**Task statement:**
Rewrite the paragraph of the abstract on Aib-rich peptide helical stability that begins "1D and 2D NMR spectroscopy is used" as a concise bulleted list that keeps its main facts.

**Selected excerpt:**
* * *
Helical stability of de novo designed alpha-aminoisobutyric acid-rich peptides at high temperatures.

1D and 2D NMR spectroscopy is used to determine the helical stability of two Aib-rich peptides, iBoc-(Aib)3-DkNap-Leu-Aib-Ala-(Aib)2-NH(CH2)2OCH3 (Dk4[7/9]) and Ac-(Aib)2-beta-(1'-naphthyl)Ala-(Aib)2-Phe-(Aib)2-NHMe (Nap3Phe6[6/8]), where the bracket notation indicates the number of Aib-class residues/total number of residues. 2D ROESY experiments, carried out previously on Nap3Phe6[6/8] in DMSO (Basu & Kuki, 1993), showed that this compound adopts the 3(10)-helical conformation at 20 degrees C. The first step in the present work is to apply this technique to the peptide Dk4[7/9], demonstrating that it likewise adopts the 3(10)-helical conformation in chloroform at 20 degrees C. The amide proton shifts of Nap3-Phe6[6/8] in DMSO and Dk4[7/9] in C2D2Cl4 were then monitored by means of 1D NMR over a large temperature range, up to 150 and 120 degrees C, respectively. The nonamer Dk4[7/9] exhibits no evidence of any conformational or unfolding transition as the temperature is raised. The nearly temperature independent amide proton chemical shifts of this nonamer are an indication of retention of the intrahelical hydrogen bonding, which was then verified directly by solvent perturbation with DMSO at 120 degrees C. The resulting hydrogen-bonding pattern confirms that Dk4[7/9] retains its 3(10)-helical conformation in C2D2Cl4 over the entire temperature range. This conformational quietness is exploited to examine the intrinsic temperature dependence of free versus intrahelically hydrogen bonded amide proton shifts within the same peptide structure. It is also shown that Nap3Phe6[6/8] retains its 3(10)-helical conformation over the entire temperature range in the stronger hydrogen-bonding solvent DMSO. The extreme thermal stability of these octameric and nonameric Aib-rich peptides in both solvents is contrasted with that of much longer alanine-rich peptides in water.
* * *
Relative pose estimation data:

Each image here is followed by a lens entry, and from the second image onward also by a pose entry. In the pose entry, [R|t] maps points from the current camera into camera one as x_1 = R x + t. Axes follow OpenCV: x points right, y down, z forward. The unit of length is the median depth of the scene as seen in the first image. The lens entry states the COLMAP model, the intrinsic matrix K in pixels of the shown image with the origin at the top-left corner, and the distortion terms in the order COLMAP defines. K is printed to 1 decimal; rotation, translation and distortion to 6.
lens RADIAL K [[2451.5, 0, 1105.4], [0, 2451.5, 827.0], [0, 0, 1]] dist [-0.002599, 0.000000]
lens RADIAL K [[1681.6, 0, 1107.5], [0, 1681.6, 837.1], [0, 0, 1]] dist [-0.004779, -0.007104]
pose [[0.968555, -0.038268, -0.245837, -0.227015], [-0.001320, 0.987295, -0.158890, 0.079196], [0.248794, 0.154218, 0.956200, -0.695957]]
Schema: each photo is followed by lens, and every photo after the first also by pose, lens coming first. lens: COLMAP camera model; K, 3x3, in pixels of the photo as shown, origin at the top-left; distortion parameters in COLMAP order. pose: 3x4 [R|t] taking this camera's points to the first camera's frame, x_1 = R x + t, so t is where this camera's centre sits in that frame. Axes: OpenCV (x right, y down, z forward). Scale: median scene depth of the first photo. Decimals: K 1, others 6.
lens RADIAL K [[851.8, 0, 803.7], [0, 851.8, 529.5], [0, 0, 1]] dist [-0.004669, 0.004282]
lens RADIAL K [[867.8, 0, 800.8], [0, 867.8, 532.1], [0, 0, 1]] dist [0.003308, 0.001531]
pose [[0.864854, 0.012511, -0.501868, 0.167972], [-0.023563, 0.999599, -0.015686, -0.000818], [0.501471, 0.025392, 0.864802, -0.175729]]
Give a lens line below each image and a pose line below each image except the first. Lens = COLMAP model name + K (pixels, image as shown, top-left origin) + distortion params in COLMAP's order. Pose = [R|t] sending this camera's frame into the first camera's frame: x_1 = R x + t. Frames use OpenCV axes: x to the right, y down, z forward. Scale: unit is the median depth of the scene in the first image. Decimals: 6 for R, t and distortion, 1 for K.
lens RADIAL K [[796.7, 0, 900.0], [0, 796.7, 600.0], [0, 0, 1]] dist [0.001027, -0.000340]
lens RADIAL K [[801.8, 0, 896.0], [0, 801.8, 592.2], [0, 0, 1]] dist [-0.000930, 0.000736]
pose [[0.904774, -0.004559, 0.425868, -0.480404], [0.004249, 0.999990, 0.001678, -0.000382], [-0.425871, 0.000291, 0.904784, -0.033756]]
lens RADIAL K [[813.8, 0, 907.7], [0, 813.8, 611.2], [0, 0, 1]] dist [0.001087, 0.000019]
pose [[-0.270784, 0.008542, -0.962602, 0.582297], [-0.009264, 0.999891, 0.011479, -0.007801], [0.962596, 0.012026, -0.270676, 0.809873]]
* * *
**Your response:**
- 1D and 2D NMR spectroscopy is used to determine the helical stability of two Aib-rich peptides, Dk4[7/9] and Nap3Phe6[6/8]. The bracket gives Aib-class residues over total residues.
- Earlier 2D ROESY work (Basu & Kuki, 1993) showed that Nap3Phe6[6/8] adopts the 3(10)-helical conformation in DMSO at 20 degrees C. The same technique shows that Dk4[7/9] also adopts it in chloroform at 20 degrees C.
- 1D NMR tracked amide proton shifts up to 150 degrees C for Nap3Phe6[6/8] in DMSO and up to 120 degrees C for Dk4[7/9] in C2D2Cl4.
- Dk4[7/9] shows no conformational or unfolding transition as temperature rises. Its nearly temperature-independent amide shifts indicate retained intrahelical hydrogen bonding.
- Solvent perturbation with DMSO at 120 degrees C verified this hydrogen bonding. It confirms that Dk4[7/9] keeps its 3(10)-helix over the whole range.
- This stability is used to examine the intrinsic temperature dependence of free versus intrahelically hydrogen-bonded amide proton shifts within one peptide.
- Nap3Phe6[6/8] also retains its 3(10)-helix over the entire range in DMSO, the stronger hydrogen-bonding solvent.
- The extreme thermal stability of these Aib-rich peptides in both solvents contrasts with that of much longer alanine-rich peptides in water.